Metti una mattina ai Servizi Sociali in via Garruba, pieno centro di Bari, con tutte le difficoltà del caso per arrivare nel cuore della città, trovare parcheggio, perdere una mattinata di lavoro che a stento, quando va bene, ti fa portare a casa 10 euro, e poi metterti ad aspettare il tuo turno. Ti chiami Morris Del Basso e santi in paradiso non ne hai.

Una lunga attesa, nonostante l’appuntamento fissato. Se sei qui, vuol dire che non te la stai passando bene. Come il tuo, sono tutti casi “disperati”, richiedono tempo. Ci vuole pazienza, quella che, dopo anni di lotte e proteste, durante i quali ti sei sentito dire che non ci sono fondi o soluzioni, non hai più.

Quando finalmente arriva il tuo turno, prima ascolti con calma, poi sbotti. E inizi a gridare, gridare più forte che puoi perché, forse, speri che alzando la voce le tue ragioni siano più forti della burocrazia, siano più forti delle convinzioni su cui si basano gli assistenti sociali nel proporti cose che non vuoi sentire, tipo mandare la donna della tua vita e i tuoi figli in comunità, separandoli da te anche se ti dicono che potrai vederli quando vuoi e che quella, l’unica cosa possibile in questo momento, è la cosa migliore per la tua compagna, incinta all’ottavo mese, e per i piccoli.

Volano parole grosse, l’aria si fa molto tesa, l’unica vigilessa presente ha il viso preoccupato, perdere il lume della ragione è un attimo, ma per fortuna, o per indole chi lo sa, non succede.

Dopo quasi tre ore te ne vai, senza aver risolto niente, con il rinnovo della domanda per un sussidio temporaneo, quando e se arriverà, che non è la soluzione.

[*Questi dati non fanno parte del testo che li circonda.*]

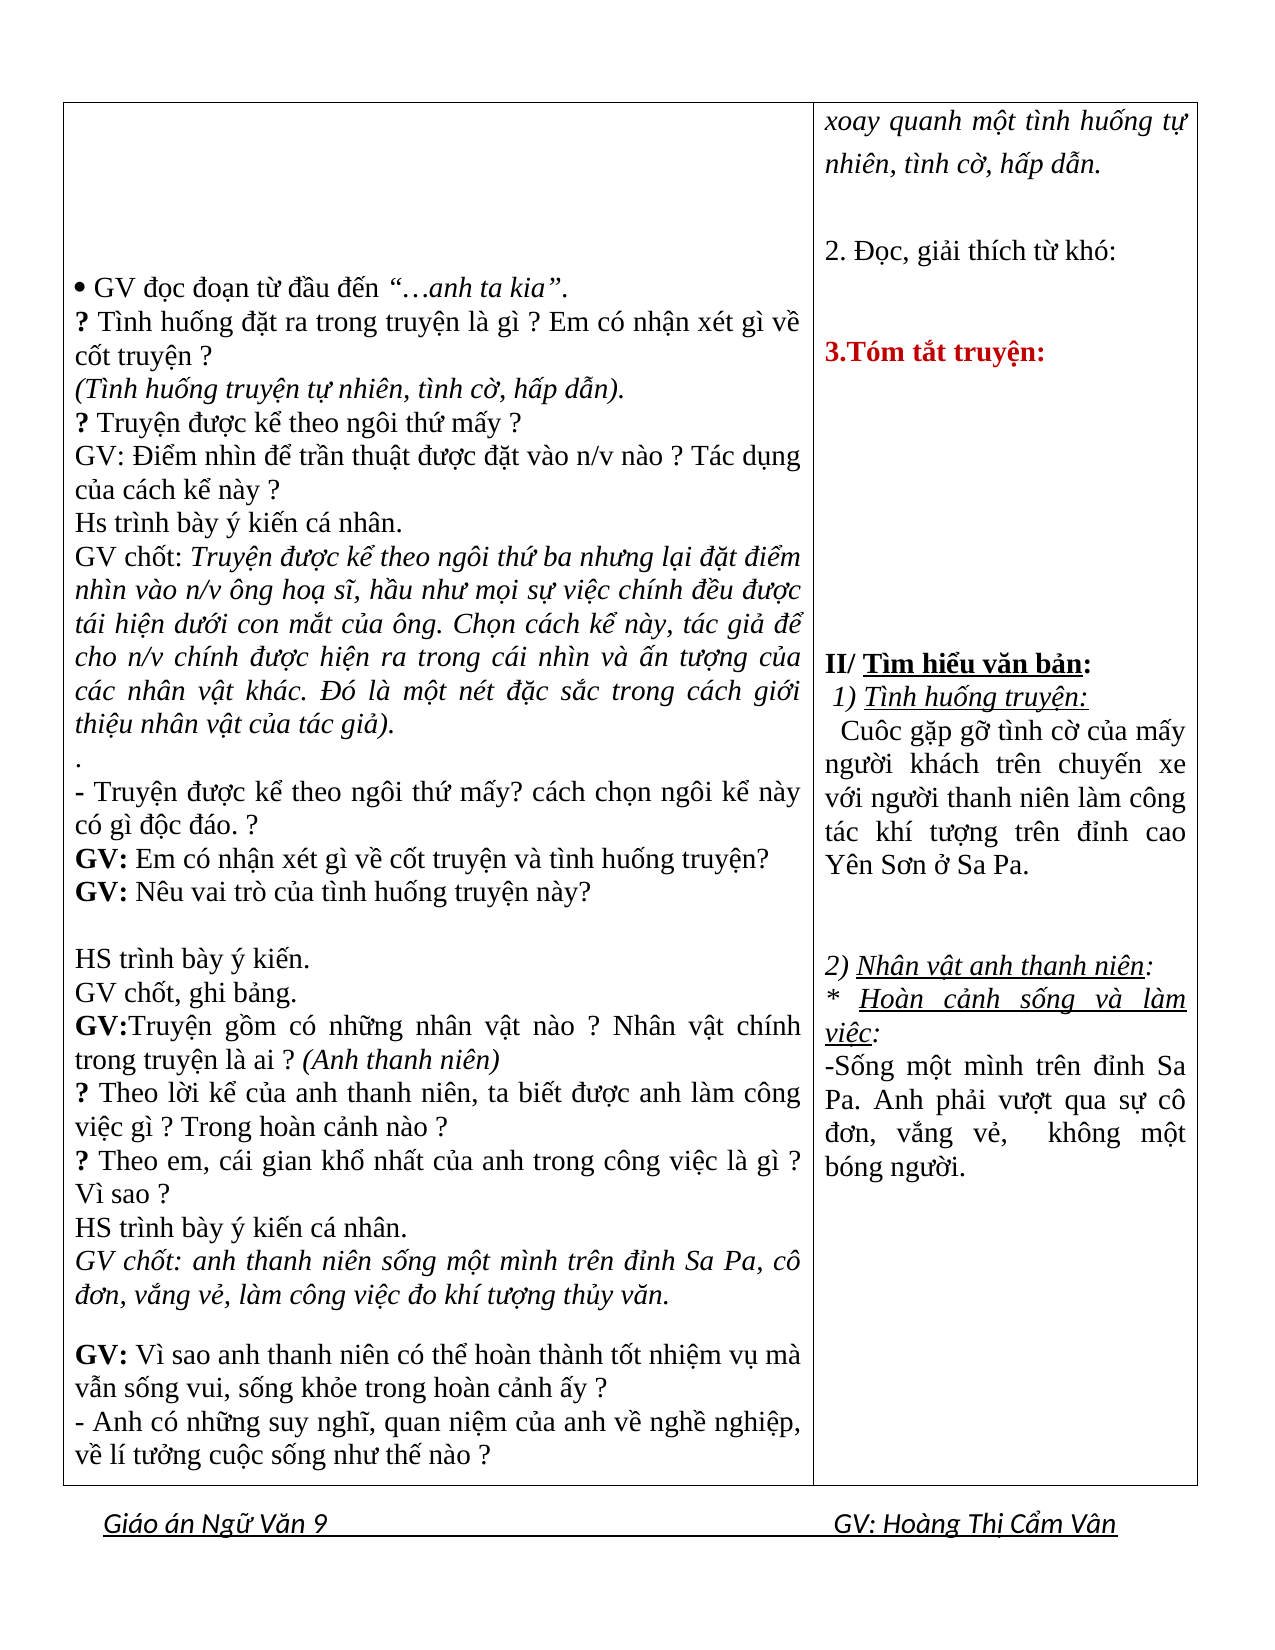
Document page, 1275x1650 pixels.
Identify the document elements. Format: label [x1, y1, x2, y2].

table_cell [64, 103, 813, 1484]
table_cell [814, 103, 1197, 1484]
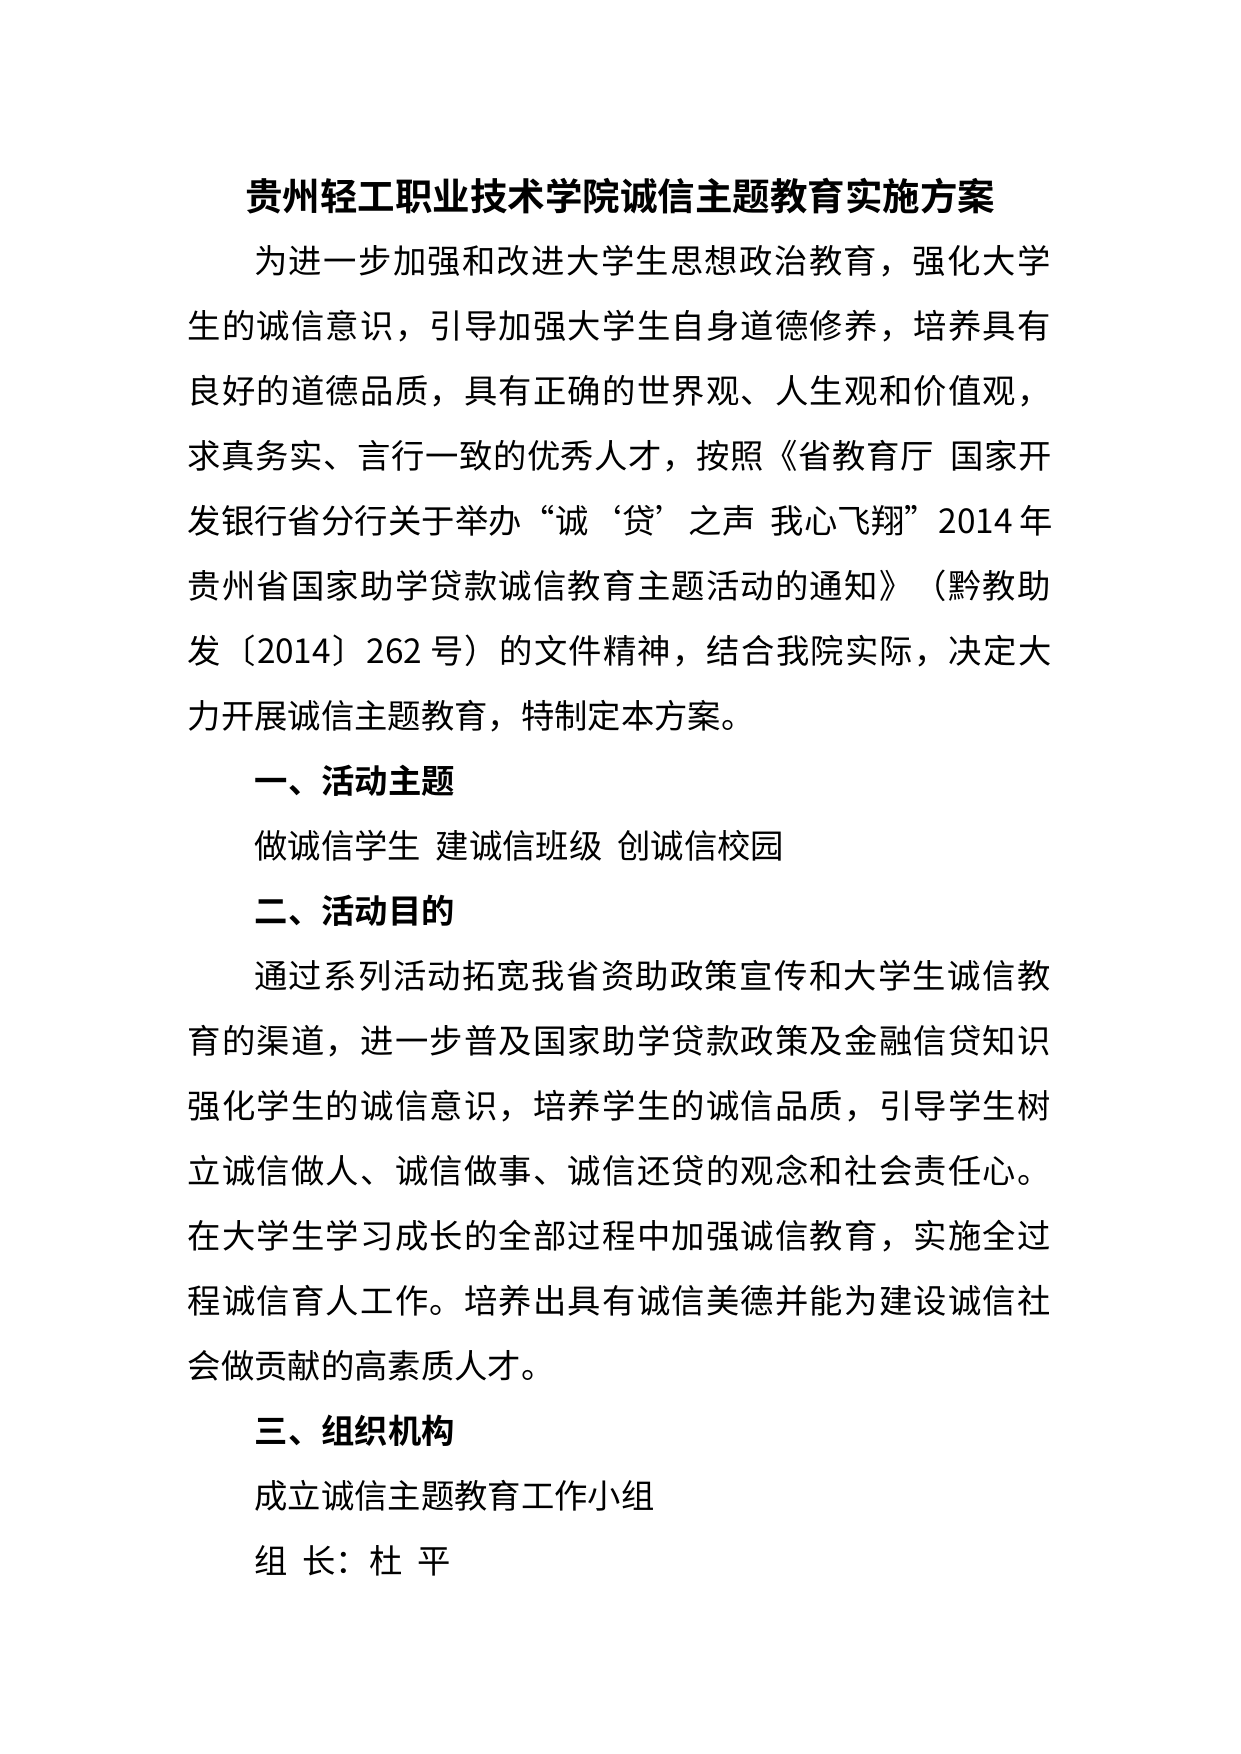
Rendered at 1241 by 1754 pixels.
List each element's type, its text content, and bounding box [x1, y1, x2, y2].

text 为进一步加强和改进大学生思想政治教育，强化大学生的诚信意识，引导加强大学生自身道德修养，培养具有良好的道德品质，具有正确的世界观、人生观和价值观，求真务实、言行一致的优秀人才，按照《省教育厅 国家开发银行省分行关于举办“诚‘贷’之声 我心飞翔”2014年贵州省国家助学贷款诚信教育主题活动的通知》（黔教助发〔2014〕262号）的文件精神，结合我院实际，决定大力开展诚信主题教育，特制定本方案。 [187, 227, 1053, 747]
text 成立诚信主题教育工作小组 [187, 1462, 1053, 1527]
text 二、活动目的 [187, 877, 1053, 942]
text 做诚信学生 建诚信班级 创诚信校园 [187, 812, 1053, 877]
text 三、组织机构 [187, 1397, 1053, 1462]
text 组 长：杜 平 [187, 1527, 1053, 1592]
text 通过系列活动拓宽我省资助政策宣传和大学生诚信教育的渠道，进一步普及国家助学贷款政策及金融信贷知识，强化学生的诚信意识，培养学生的诚信品质，引导学生树立诚信做人、诚信做事、诚信还贷的观念和社会责任心。在大学生学习成长的全部过程中加强诚信教育，实施全过程诚信育人工作。培养出具有诚信美德并能为建设诚信社会做贡献的高素质人才。 [187, 942, 1053, 1397]
text 一、活动主题 [187, 747, 1053, 812]
text 贵州轻工职业技术学院诚信主题教育实施方案 [187, 162, 1053, 227]
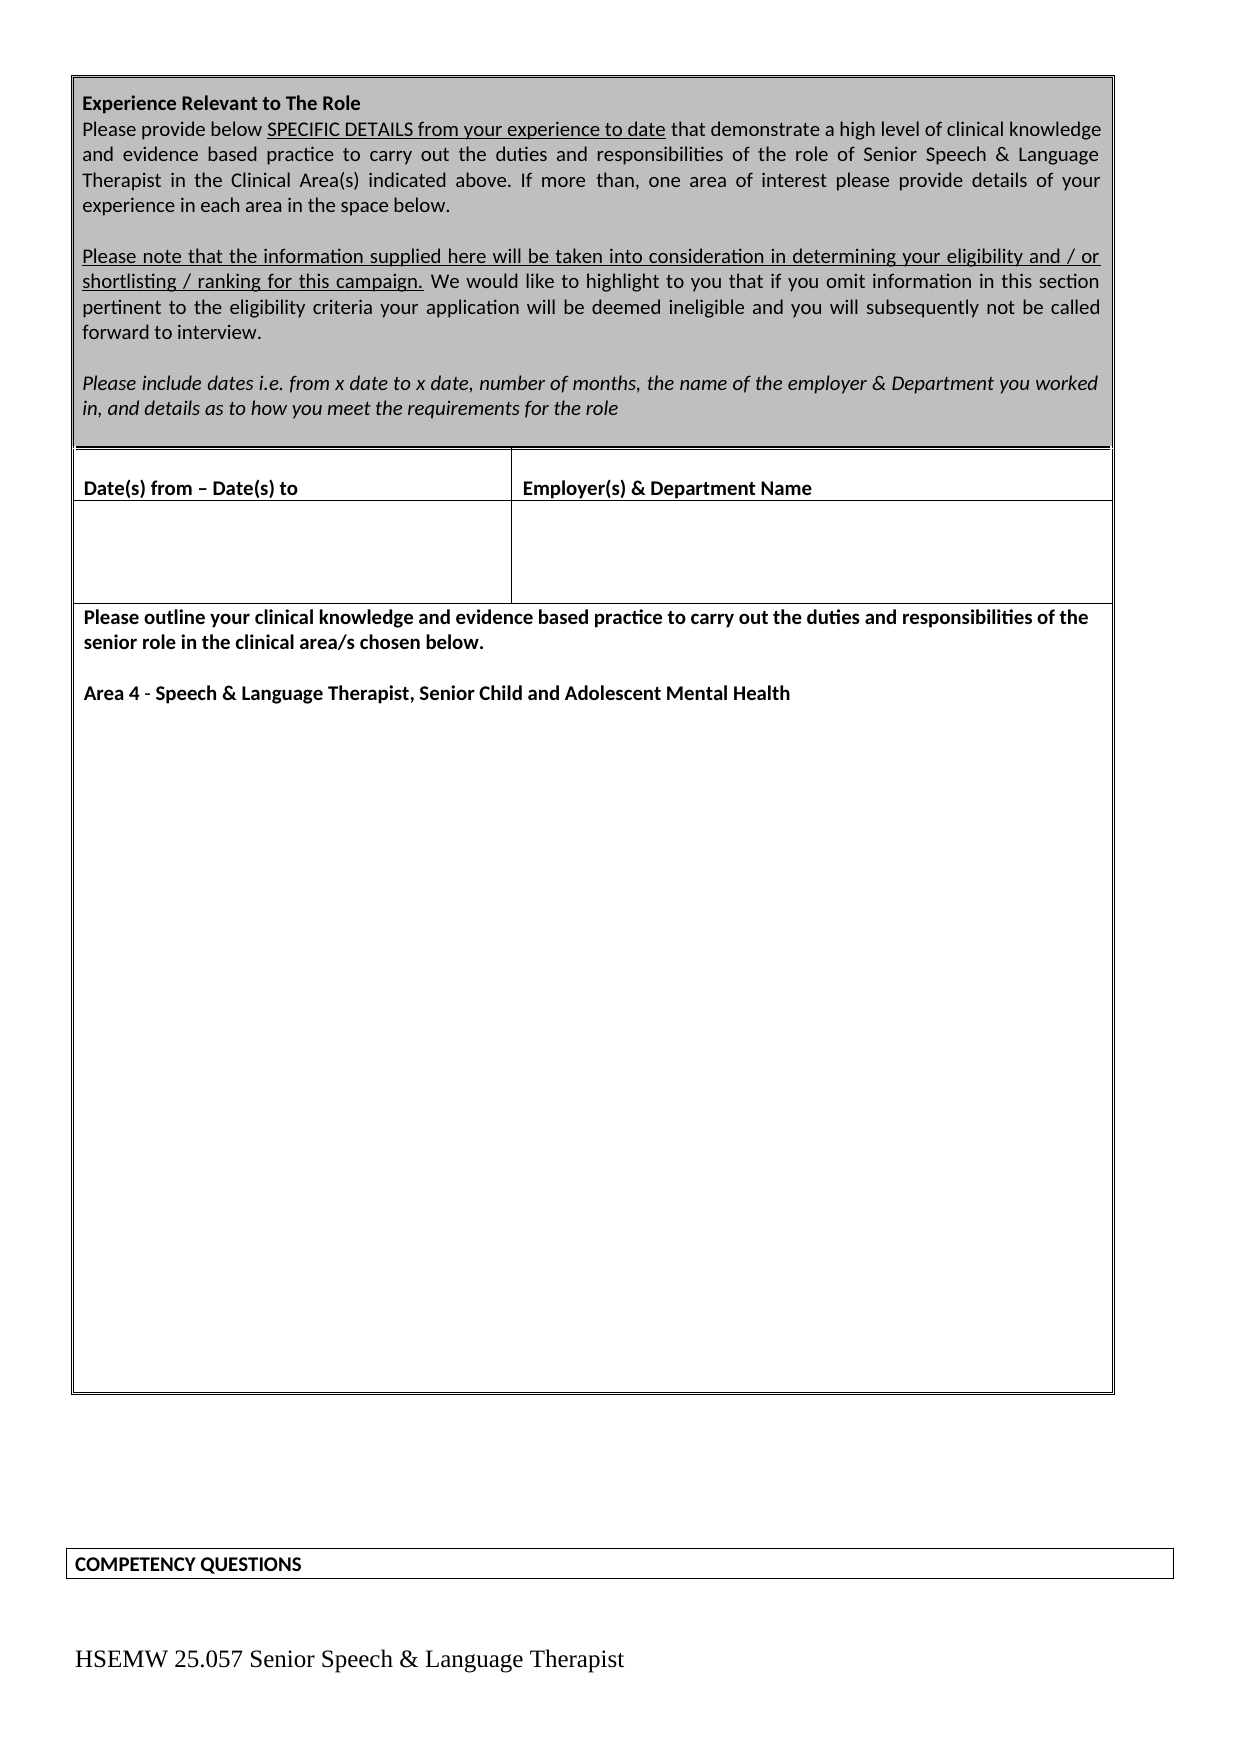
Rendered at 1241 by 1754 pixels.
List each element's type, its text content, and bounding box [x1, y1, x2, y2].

table_cell Please outline your clinical knowledge and evidence based practice to carry out the duties and responsibilities of the senior role in the clinical area/s chosen below. Area 4 - Speech & Language Therapist, Senior Child and Adolescent Mental Health [74, 604, 1112, 1392]
subtitle COMPETENCY QUESTIONS [67, 1549, 1173, 1578]
table_cell [74, 501, 511, 603]
table_cell [512, 501, 1112, 603]
table_header Experience Relevant to The Role Please provide below SPECIFIC DETAILS from your experience to date that demonstrate a high level of clinical knowledge and evidence based practice to carry out the duties and responsibilities of the role of Senior Speech & Language Therapist in the Clinical Area(s) indicated above. If more than, one area of interest please provide details of your experience in each area in the space below. Please note that the information supplied here will be taken into consideration in determining your eligibility and / or shortlisting / ranking for this campaign. We would like to highlight to you that if you omit information in this section pertinent to the eligibility criteria your application will be deemed ineligible and you will subsequently not be called forward to interview. Please include dates i.e. from x date to x date, number of months, the name of the employer & Department you worked in, and details as to how you meet the requirements for the role [74, 78, 1112, 446]
table_cell Employer(s) & Department Name [512, 446, 1112, 500]
table_cell Date(s) from – Date(s) to [74, 446, 511, 500]
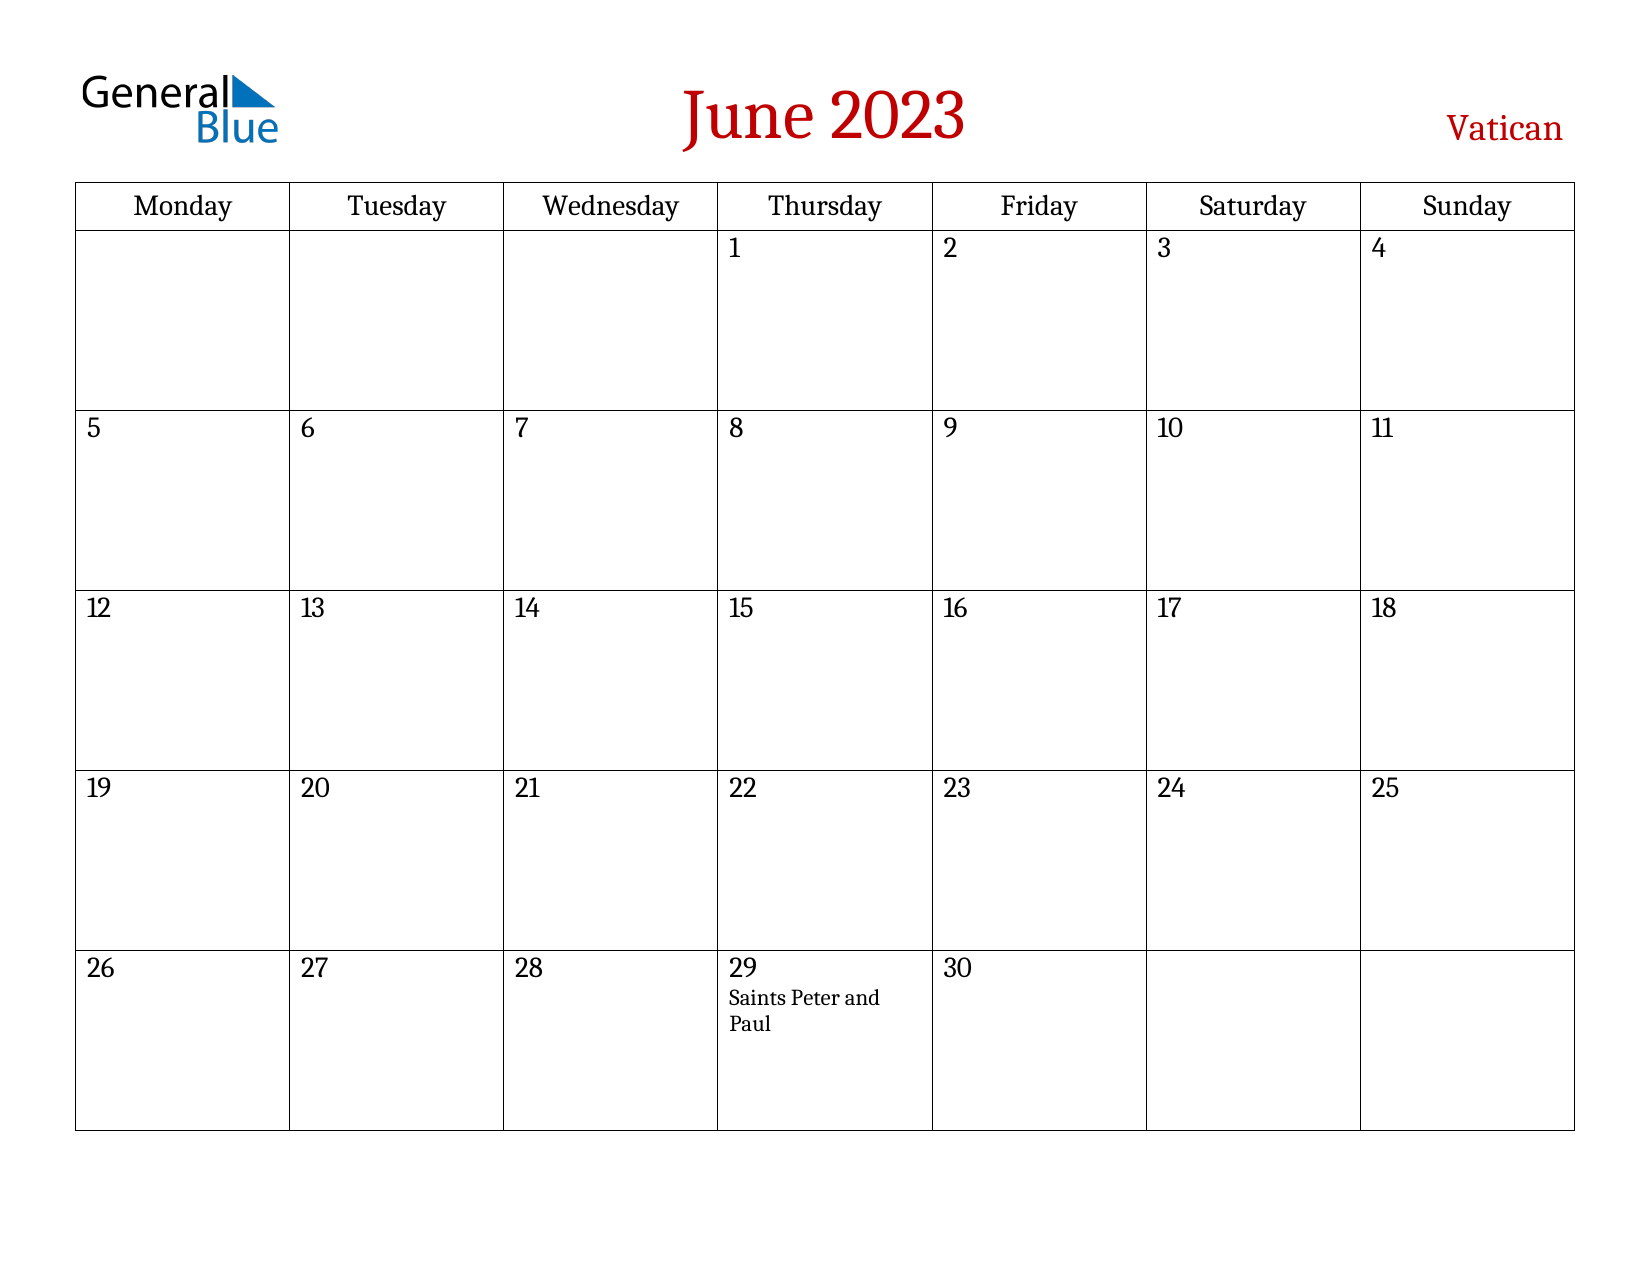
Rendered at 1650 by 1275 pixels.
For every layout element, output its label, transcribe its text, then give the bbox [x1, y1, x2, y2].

Tu hai bisogno di un lavoro per dar da mangiare alla tua famiglia, e una casa, ma non ci sono né l’uno né l’altro, e non è ai servizi sociali che te li possono procurare.

Torni a casa, in tasca il referto del 118, perché la tua compagna è stata male per l’agitazione, e col grosso interrogativo di cosa dare da mangiare a tutti quanti. In bocca al lupo Morris.